L'Allemagne est devenue le principal théâtre d'opérations de la guerre de trente ans?

Oui, déjà les contemporains ont commencé à appeler la guerre de Trente Ans "allemande", ou "guerre des Allemands", car les principales hostilités ont eu lieu dans les principautés allemandes. Les terres du nord-est, le centre de l'Allemagne, l'ouest et le sud - toutes ces régions sont dans un chaos militaire constant depuis 30 ans.

Les Britanniques de passage ont parlé de manière très intéressante de l'état des principautés allemandes au milieu des années 30 du 17e siècle. Ils ont écrit: «La terre est absolument déserte. Nous avons vu des villages abandonnés et dévastés qui auraient été attaqués 18 fois en deux ans. Il n'y avait pas une seule personne ici ou dans tout le quartier. Les études statistiques de l'historien allemand Gunter Franz montrent que certaines régions (par exemple, la Hesse et la Bavière) ont perdu jusqu'à la moitié de la population.

Apocalypse de la nation germanique

C'est pourquoi en Allemagne la guerre de trente ans est souvent appelée «l'apocalypse de l'histoire allemande»?

Ce fut la guerre la plus dévastatrice à ce jour dans l'histoire européenne. La perception de la guerre comme apocalypse a été complétée par l'épidémie de peste qui a débuté dans les années 1630, et la famine la plus grave, au cours de laquelle, selon les contemporains, il y a même eu des cas de cannibalisme. Tout cela est très coloré dans le journalisme - il y a des histoires absolument terribles comment en Bavière, pendant une famine, de la viande a été coupée des cadavres de personnes. Pour l'imagination des gens du 17e siècle, la guerre, la peste et la famine étaient l'incarnation des cavaliers de l'Apocalypse. De nombreux écrivains pendant la guerre de Trente Ans ont activement cité la Révélation de Jean le Théologien, car sa langue était tout à fait appropriée pour décrire l'état alors de l'Europe centrale.

La guerre de trente ans était également considérée comme allemande parce qu'elle décidait des affaires intérieures du Saint Empire romain germanique. Le conflit entre l'empereur et Frédéric Palatinat n'était pas seulement un conflit religieux - c'était une lutte pour le pouvoir, où la question de la place de l'empereur, ses prérogatives et ses relations avec les rangs de l'empire était tranchée. Il s'agissait de la soi-disant «constitution impériale», c'est-à-dire de l'ordre interne de l'empire.

Peinture de Sebastian Vranks soldats en maraude
Peinture de Sebastian Vranks soldats en maraude

Peinture de Sebastian Vranks soldats en maraude.
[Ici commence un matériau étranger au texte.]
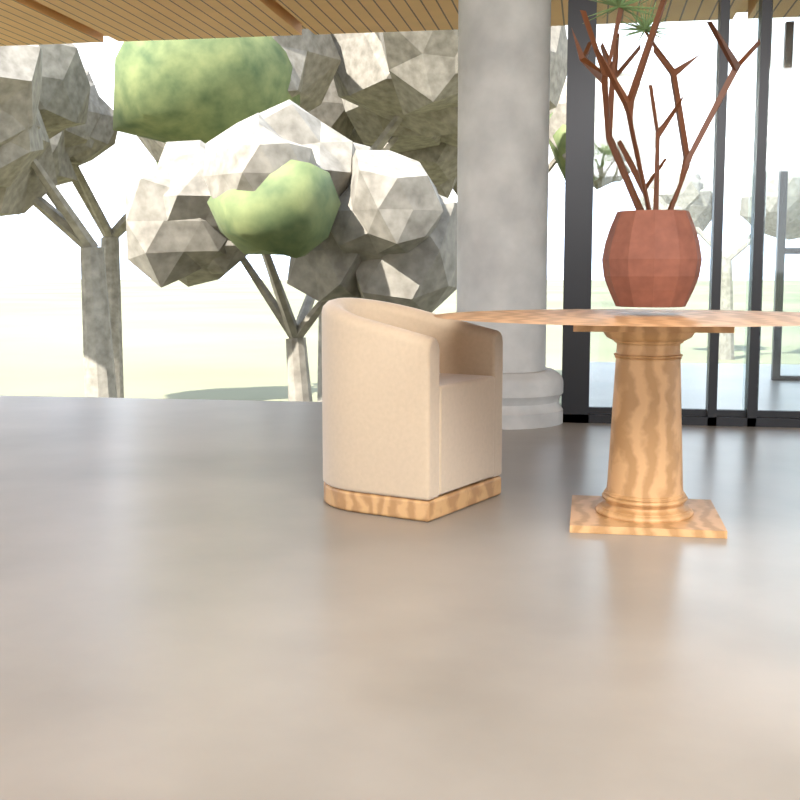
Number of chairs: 1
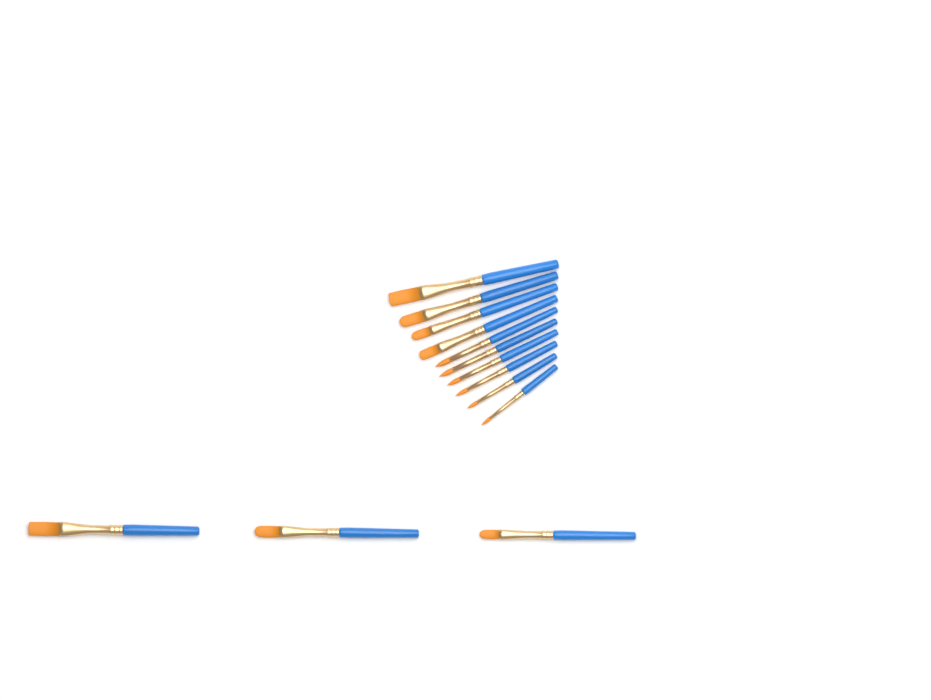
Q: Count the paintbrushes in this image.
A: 13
Il n'est pas surprenant que la guerre de trente ans ait été un véritable choc pour les contemporains, tant idéologiquement que politiquement.

Était-ce la première guerre totale dans son sens moderne?
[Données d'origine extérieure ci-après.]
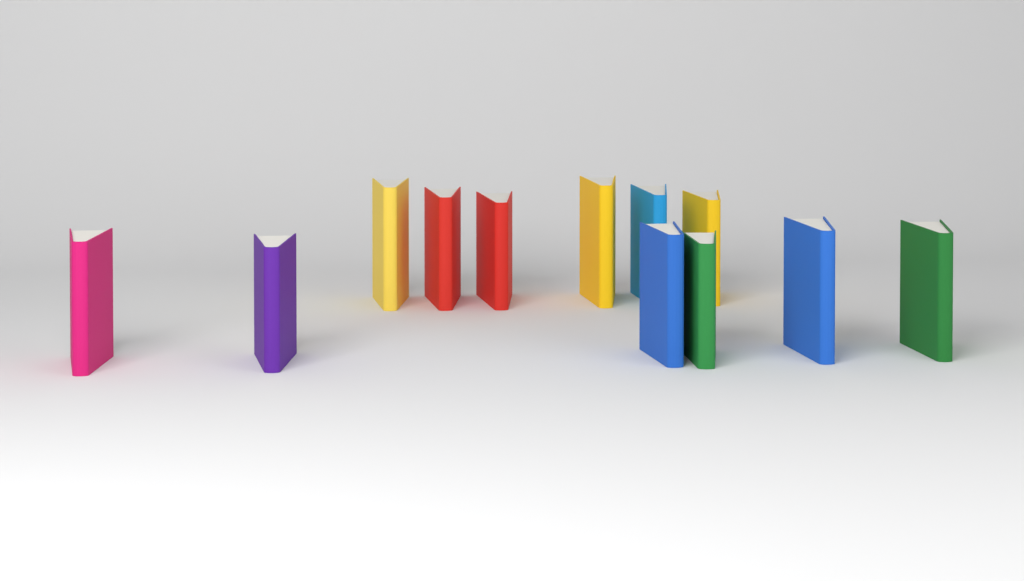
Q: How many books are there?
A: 12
Il me semble que la guerre de trente ans peut être qualifiée de totale, car elle a touché toutes les institutions étatiques et publiques de l'époque. Personne n'a été laissé indifférent du tout. Ceci est précisément dû aux raisons de la guerre, qui doivent également être considérées de manière assez large.

De quelle façon précisément?

Traditionnellement, l'historiographie russe a interprété la guerre de trente ans comme une guerre de religion. Et à première vue, il semble que la raison principale de la guerre était la question de l'établissement de la parité confessionnelle dans le Saint Empire romain germanique entre catholiques et protestants. Mais si nous parlons d'une implantation religieuse dans l'empire, alors comment expliquer le caractère général européen de la guerre? Et cette implication de pratiquement tous les États européens dans la confrontation militaire fournit la clé d'une compréhension plus large des causes de la guerre.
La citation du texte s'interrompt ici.